PROBLEM: In the entries that follow, which lines hold the string "left"? List them.

Skeletal landmark data
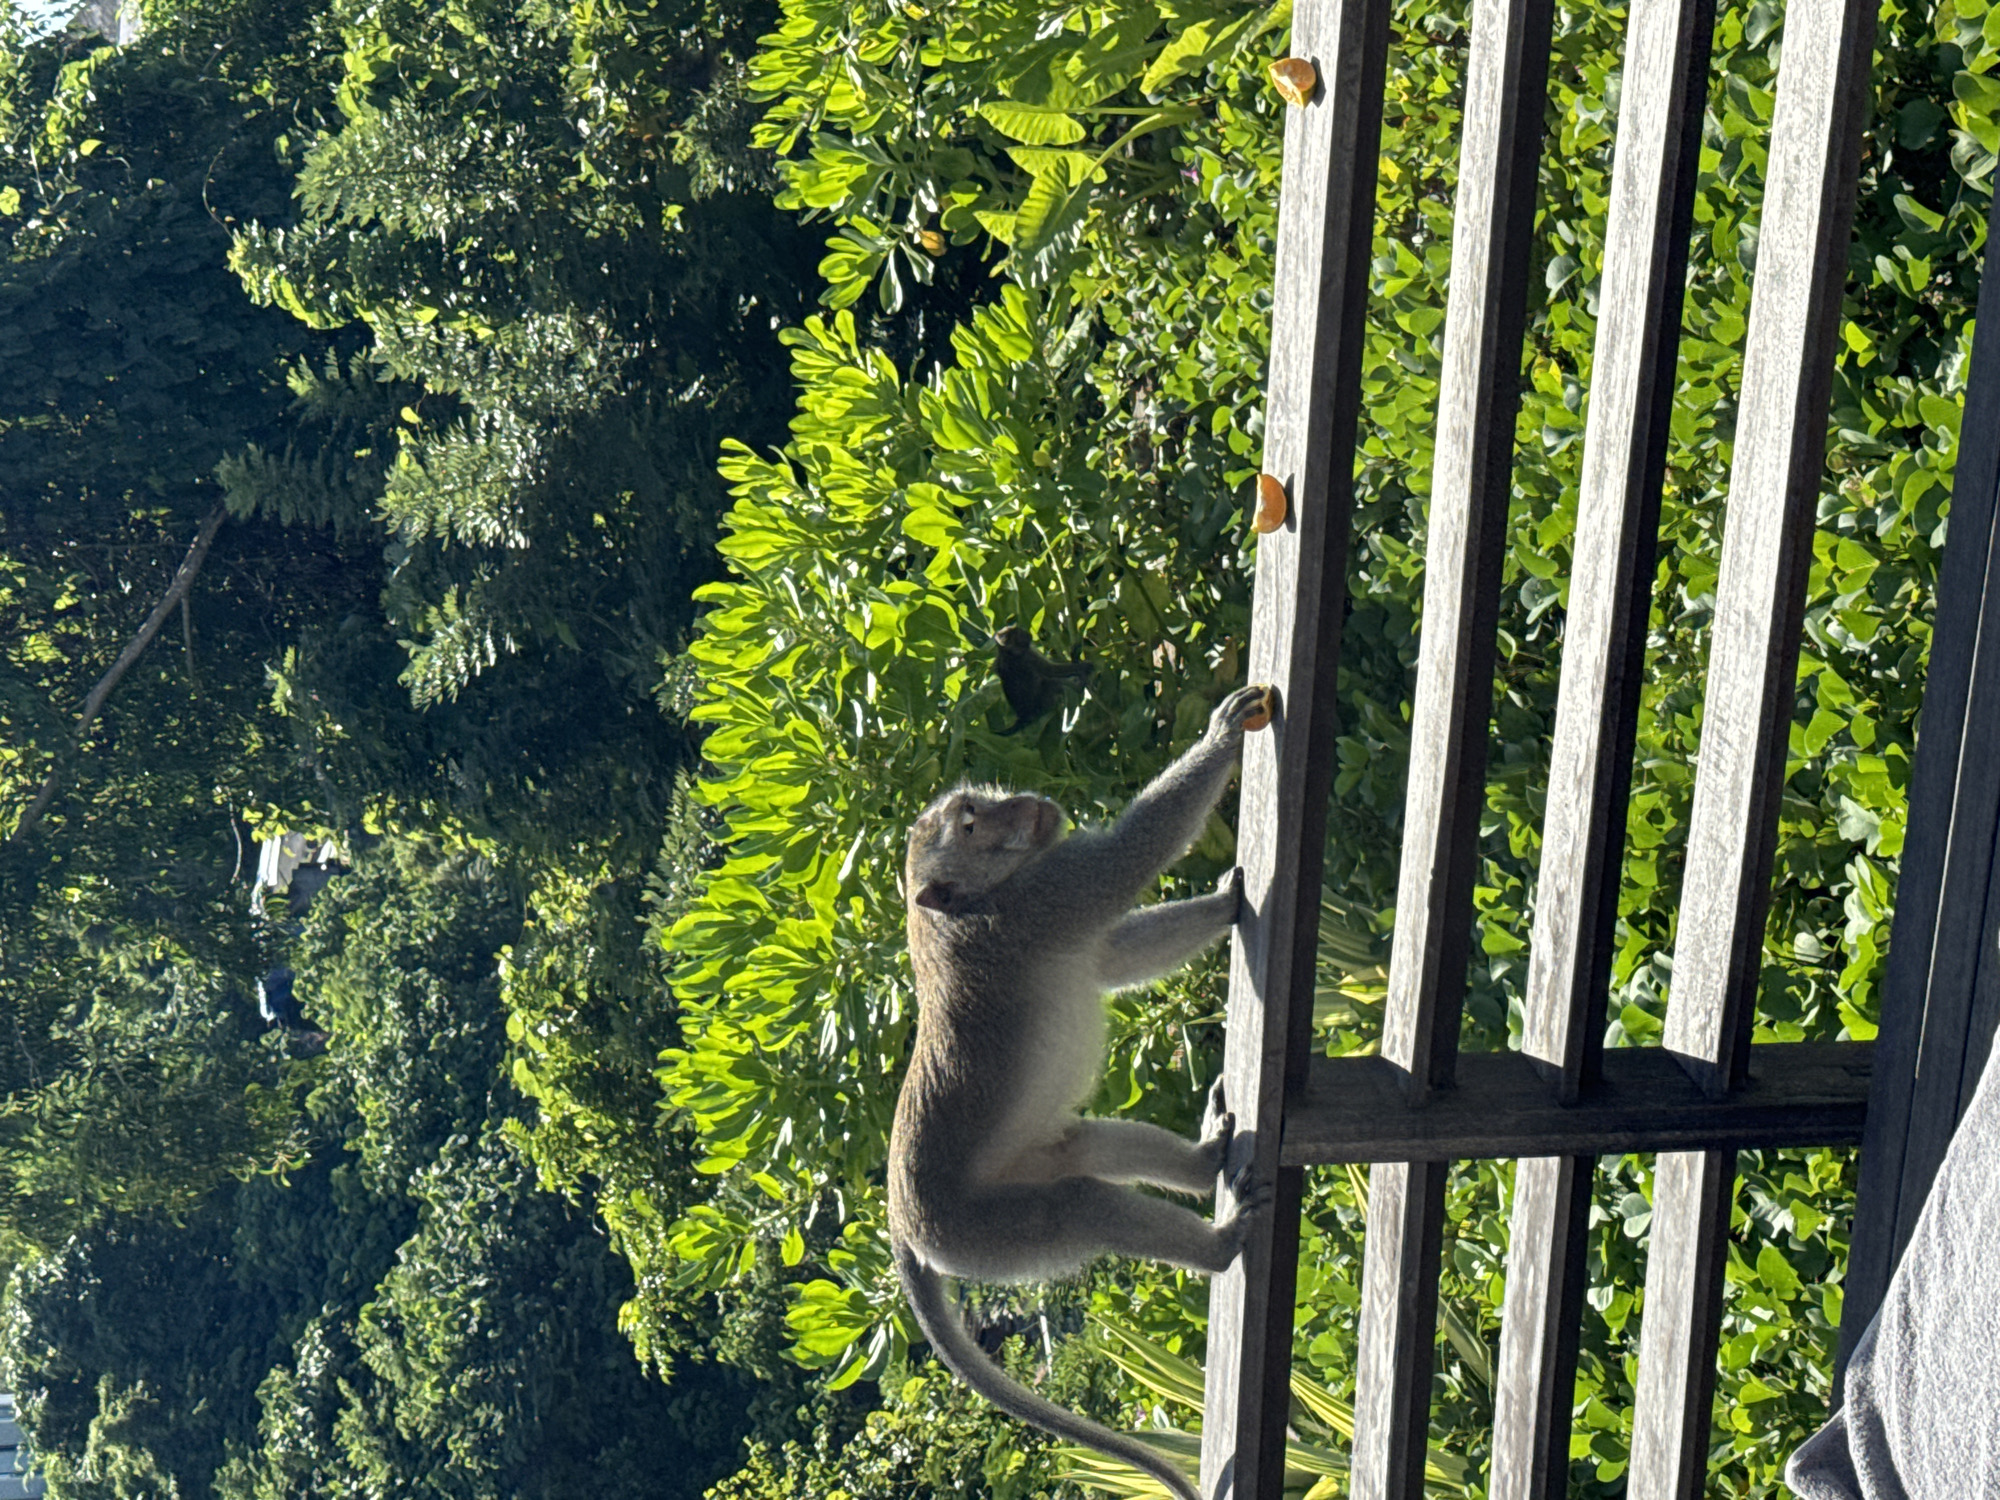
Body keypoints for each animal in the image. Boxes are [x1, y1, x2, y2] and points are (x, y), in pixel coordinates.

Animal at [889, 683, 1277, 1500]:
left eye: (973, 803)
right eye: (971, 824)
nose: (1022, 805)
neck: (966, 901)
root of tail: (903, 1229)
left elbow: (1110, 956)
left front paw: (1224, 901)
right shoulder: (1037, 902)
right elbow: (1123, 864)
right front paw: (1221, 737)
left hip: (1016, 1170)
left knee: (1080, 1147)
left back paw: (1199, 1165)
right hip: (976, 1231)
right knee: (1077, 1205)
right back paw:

RESPONSE FOR THIS EXERCISE:
left eye: (973, 803)
left elbow: (1110, 956)
left front paw: (1224, 901)
left hip: (1016, 1170)
left knee: (1080, 1147)
left back paw: (1199, 1165)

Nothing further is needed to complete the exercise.